**RECORDS SHOWN:**

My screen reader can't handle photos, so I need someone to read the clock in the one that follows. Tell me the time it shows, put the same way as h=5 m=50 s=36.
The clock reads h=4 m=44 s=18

...

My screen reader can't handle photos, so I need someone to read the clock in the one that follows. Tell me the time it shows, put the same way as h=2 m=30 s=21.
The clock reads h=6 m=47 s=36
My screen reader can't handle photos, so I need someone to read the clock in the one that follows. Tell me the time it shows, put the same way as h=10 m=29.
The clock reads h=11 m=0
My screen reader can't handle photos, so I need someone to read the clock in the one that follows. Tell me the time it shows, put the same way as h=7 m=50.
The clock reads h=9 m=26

**WORK TO DO:** Please give the lines from the one containing "as h=7 m=50." through the one containing "The clock reads h=9 m=26", inclusive, as a numbered list with blank lines left out.

**COMPLETED TASK:**
1. My screen reader can't handle photos, so I need someone to read the clock in the one that follows. Tell me the time it shows, put the same way as h=7 m=50.
2. The clock reads h=9 m=26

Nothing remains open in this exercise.